WHAT IS NEEDED: Would you repeat every line below exactly, please?

DATA FOR THIS EXERCISE:
*** Begin section ***
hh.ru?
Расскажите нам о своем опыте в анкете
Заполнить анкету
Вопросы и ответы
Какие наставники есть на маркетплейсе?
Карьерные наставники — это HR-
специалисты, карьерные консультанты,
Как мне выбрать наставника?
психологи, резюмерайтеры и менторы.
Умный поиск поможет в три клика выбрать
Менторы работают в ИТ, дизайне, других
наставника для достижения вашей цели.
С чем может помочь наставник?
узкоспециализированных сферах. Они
*** End section ***
RESULT OF THIS TASK:
hh.ru?
Расскажите нам о своем опыте в анкете
Заполнить анкету
Вопросы и ответы
Какие наставники есть на маркетплейсе?
Карьерные наставники — это HR-
специалисты, карьерные консультанты,
Как мне выбрать наставника?
психологи, резюмерайтеры и менторы.
Умный поиск поможет в три клика выбрать
Менторы работают в ИТ, дизайне, других
наставника для достижения вашей цели.
С чем может помочь наставник?
узкоспециализированных сферах. Они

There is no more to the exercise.